Дэвид медленно повел машину по полю. Это был акт протеста, он сознательно делал резкие остановки и повороты. Француз с глубоким чувством воскликнул: "Sacre bleu!"[2] – и оцепенел, но у него хватило ума не вмешиваться. Дэвид завершил маневр подъема и тут же повернул назад, пролетая в пятидесяти футах над виноградниками. Француз заметно расслабился, увидев руку мастера, а когда час спустя Дэвид приземлился, печально улыбнулся ему.
– Замечательно! – сказал он и разделил с Дэвидом свой обед – свиную колбасу с чесноком и бутылку молодого красного вина. Хорошее настроение после полета и аромат чеснока оставались с Дэвидом до самого Мадрида.
В Мадриде все и началось, словно было намечено заранее, словно он лихорадочно пересек пол-Европы, зная, что в Мадриде его ждет нечто очень важное.
Он добрался до города к вечеру, торопясь поспеть к первому в сезоне бою быков, который должен был состояться на следующий день. Он читал Хемингуэя, Конрада и другие романтические описания корриды. И подумал: может, в этом для него что-то есть. В книгах все так замечательно – красота, благородство, возбуждение, и храбрость, и риск, и миг последнего решающего удара. Он хотел сам оценить все это, посидеть на обширной Плаза Дель Торро, а если понравится, позже отправиться на большой праздник в Памплоне.
Дэвид остановился в "Гран Виа", где былую элегантность сменил простой комфорт, и коридорный раздобыл для него билет на следующий день. Дэвид устал от долгой езды и рано лег спать, а проснулся освеженный, с нетерпением ожидая начала дня. Нашел дорогу на арену и припарковал "мустанг" рядом с туристскими автобусами, которые даже в начале сезона заполонили всю стоянку.
Снаружи арена показалась ему зловещей, точно храм какой-то языческой варварской религии: без ярусов сидений и узоров из керамических плиток; зато что ждет внутри, он знал по фильмам и фотографиям. Кольцо арены, засыпанное гладким чистым песком, флаги на фоне усеянного облаками неба, оркестр, исполняющий нечто бравурное, – и возбуждение.
Возбуждение собравшихся зрителей, более сильное, чем на боях боксеров или международных футбольных матчах; толпа – бесконечные ряды напряженных белых лиц – гудела, и музыка усиливала напряжение.

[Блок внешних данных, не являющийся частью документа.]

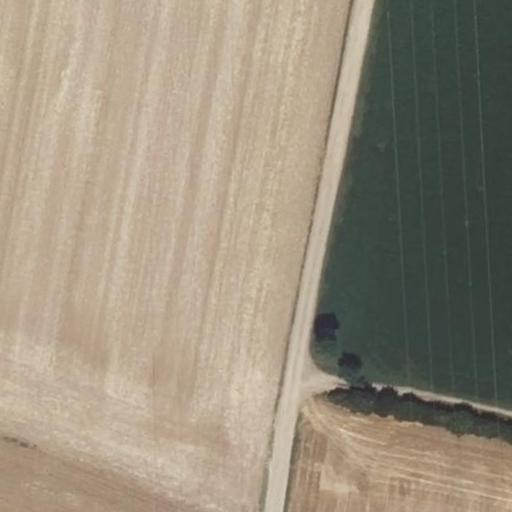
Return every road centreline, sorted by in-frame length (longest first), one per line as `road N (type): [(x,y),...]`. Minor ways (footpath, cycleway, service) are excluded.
road 1 (track): [(271,511),(367,0)]
road 2 (track): [(296,372),(511,425)]
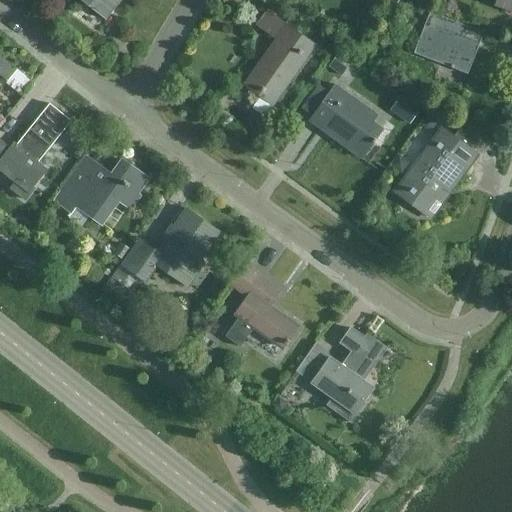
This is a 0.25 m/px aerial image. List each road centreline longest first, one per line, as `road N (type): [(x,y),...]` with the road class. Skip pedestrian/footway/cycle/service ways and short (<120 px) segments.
road 1 (residential): [(453,332),(407,322),(119,110)]
road 2 (secondary): [(224,511),(0,331)]
road 3 (residential): [(119,110),(0,15)]
road 4 (residential): [(119,110),(186,0)]
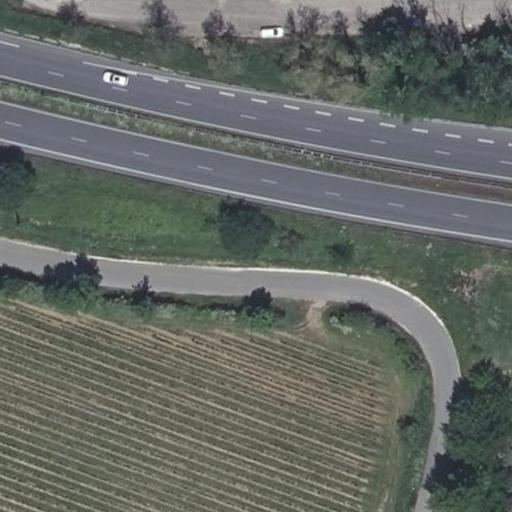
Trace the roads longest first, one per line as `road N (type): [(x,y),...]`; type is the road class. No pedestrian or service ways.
road 1 (residential): [(0,248),(88,270),(396,297),(427,323),(458,394),(433,511)]
road 2 (trunk): [(0,111),(343,195),(511,222)]
road 3 (trunk): [(511,161),(87,84),(0,59)]
road 4 (unclassified): [(72,0),(100,7),(310,0)]
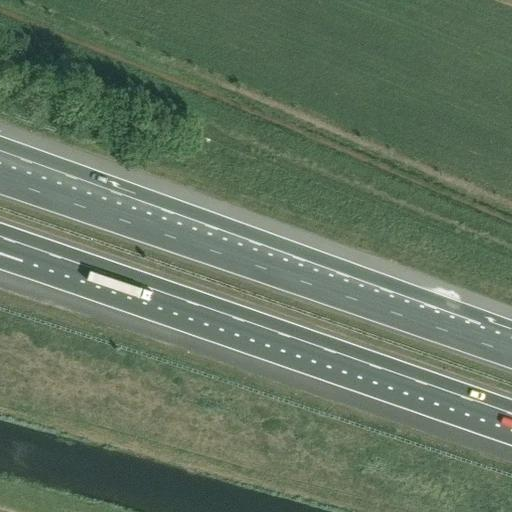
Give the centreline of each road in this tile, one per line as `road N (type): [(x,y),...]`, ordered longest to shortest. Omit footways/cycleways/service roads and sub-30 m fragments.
road 1 (motorway): [(511,354),(0,179)]
road 2 (motorway): [(26,247),(511,414)]
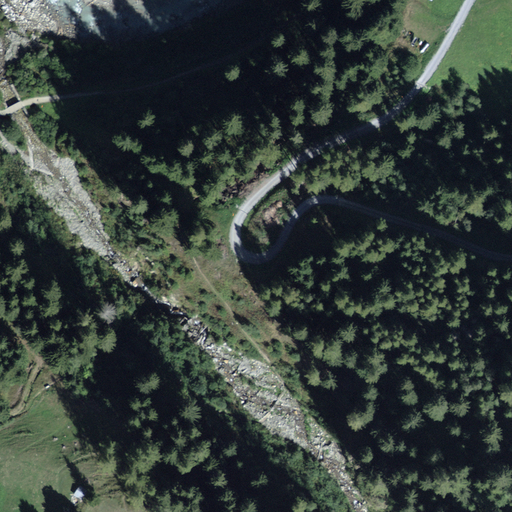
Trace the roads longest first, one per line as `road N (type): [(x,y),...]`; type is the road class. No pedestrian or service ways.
road 1 (track): [(469,0),(408,99),(310,153),(242,208),(235,247),(250,260)]
road 2 (track): [(314,0),(239,52),(165,80),(35,99),(0,112)]
road 3 (track): [(250,260),(270,256),(315,198),(511,258)]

Дэвид сидел с группой молодых австралийцев в сувенирных сомбреро. Они передавали друг другу бурдюк с плохим вином, девушки чирикали и щебетали, как воробьи. Одна заметила Дэвида, потянула его за плечо и предложила вина. Хорошенькая кошечка – и по ее взгляду было ясно, что она предлагает не только вино, но он решительно отказался от обоих предложений и пошел за пивом к одному из разносчиков. Слишком свеж был опыт общения с девушкой в Париже. Когда Дэвид вернулся на место, австралийка неодобрительно взглянула на его пиво, повернулась и заулыбалась своим спутникам.
Опоздавшие разыскивали свои места, напряжение быстро возрастало. Двое поднимались по ступеням прохода к тому месту, где сидел Дэвид. Молодая пара, лет двадцати с небольшим, но Дэвида прежде всего поразила аура дружбы и любви, которая окутывала их, обособляя от всех прочих.
Держась за руки, они поднялись по ступеням, прошли мимо Дэвида и сели через проход от него и на ряд сзади. Девушка была высокой, длинноногой, в коротких черных сапогах и темных брюках, а поверх – оранжево-зеленый замшевый жакет, недорогой, но отличного качества и покроя. Ее волосы блестели на солнце, как свежевырубленный уголь, и мягкой волной падали на плечи. Лицо широкое, загорелое; особенно красивым его нельзя было назвать – рот великоват, да и глаза слишком широко расставлены, зато они были цвета дикого меда, темно-карие с золотыми искорками. Ее смуглый спутник тоже был высок и строен, с виду настоящий силач. Он вел ее на место, обнимая мускулистой загорелой рукой, и Дэвид почувствовал острый укол досады и зависти.